El riesgo de multas y el posible envío al depósito vehicular agrava la situación. Aunque las autoridades recomiendan verificar el holograma antes de salir, no todos los conductores tienen acceso fácil a esta información ni recursos para actualizar su verificación. Esto genera un efecto regresivo: quienes menos pueden permitirse la multa son precisamente quienes más dependen del vehículo para subsistir.
Impacto ambiental real y sus límites
La reducción de vehículos circulando contribuye a bajar emisiones locales de contaminantes como ozono y partículas finas. No obstante, el beneficio neto depende de la calidad de los automóviles que permanecen en circulación. Si los vehículos exentos (holograma 00, 0, eléctricos e híbridos) representan una proporción menor y muchos de los restringidos son modelos antiguos con menor eficiencia, el impacto global puede ser modesto en días sin contingencia.
Además, existe el fenómeno de compensación: algunos conductores adelantan o posponen viajes, concentrando emisiones en otros horarios o días. Sin un monitoreo continuo y datos públicos detallados sobre la composición real de la flota, resulta difícil cuantificar con precisión cuánto mejora la calidad del aire atribuible exclusivamente al programa.
Desafíos de largo plazo y transición tecnológica
El Hoy No Circula actúa como incentivo indirecto para renovar la flota vehicular. Sin embargo, la transición hacia vehículos eléctricos o híbridos enfrenta barreras estructurales: precio inicial elevado, infraestructura de carga insuficiente en zonas periféricas y tiempos de espera para verificación. Los municipios del Estado de México con menor desarrollo económico podrían quedar rezagados, ampliando la brecha entre alcaldías centrales y zonas conurbanas.
Otro riesgo radica en la posible activación de contingencias ambientales. Cuando se declara Doble Hoy No Circula, las restricciones se endurecen y afectan incluso a ciertos hologramas que normalmente circulan. Esta incertidumbre complica la planificación tanto para empresas como para familias que dependen de horarios fijos. La falta de pronósticos más precisos sobre calidad del aire genera inseguridad operativa y posibles pérdidas económicas evitables con mejor información.

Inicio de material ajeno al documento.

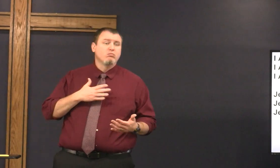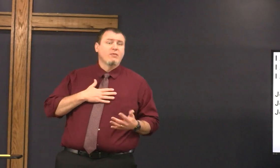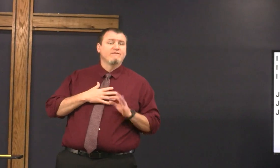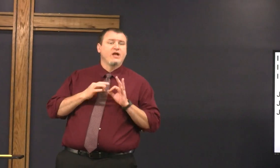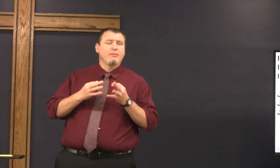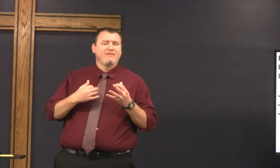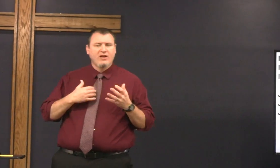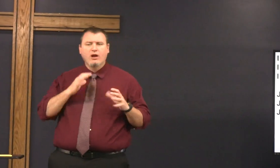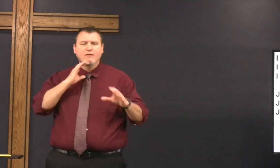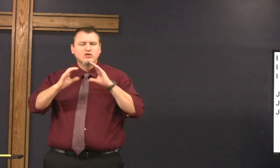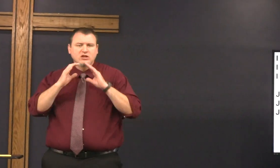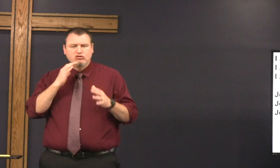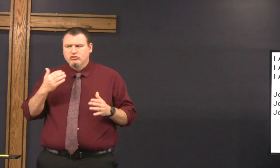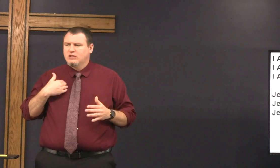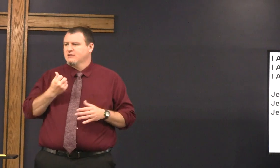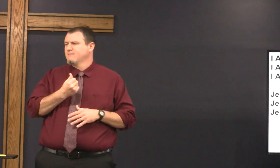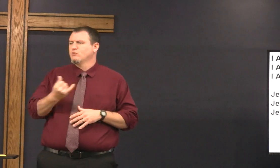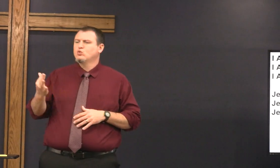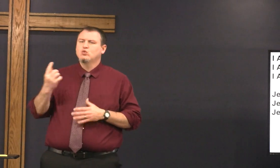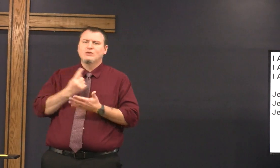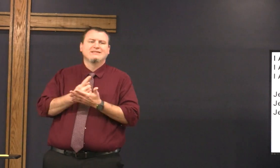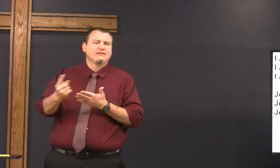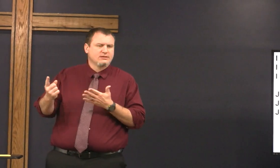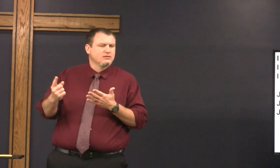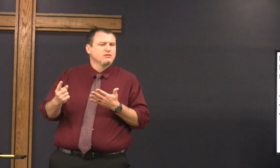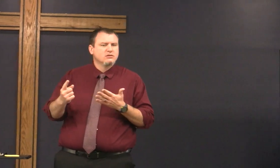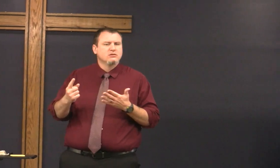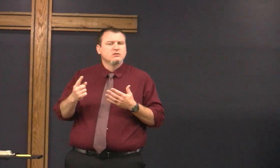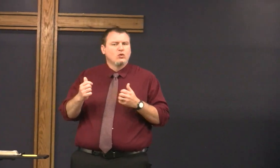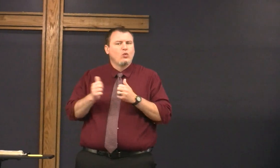when they're getting close to death in my family we've had a conversation about that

Incertidumbres normativas y equidad
La aplicación simultánea del programa en dos entidades federativas plantea desafíos de coordinación. Diferencias en criterios de exención o en los mecanismos de sanción pueden generar confusiones entre conductores que transitan diariamente entre CDMX y Edomex. Además, el avance hacia normas más estrictas de verificación podría dejar fuera a vehículos que hoy cumplen con hologramas vigentes, creando un nuevo grupo de afectados sin un programa de apoyo claro.
En resumen, el Hoy No Circula sigue siendo una herramienta necesaria para gestionar la calidad del aire en la megalópolis, pero sus efectos secundarios sobre la equidad, la economía informal y la capacidad del transporte público merecen atención sostenida. Una política más efectiva requeriría combinar restricciones con incentivos reales para la renovación vehicular y mejoras sustanciales en el transporte colectivo, de modo que los costos no recaigan desproporcionadamente sobre los sectores con menor margen de maniobra.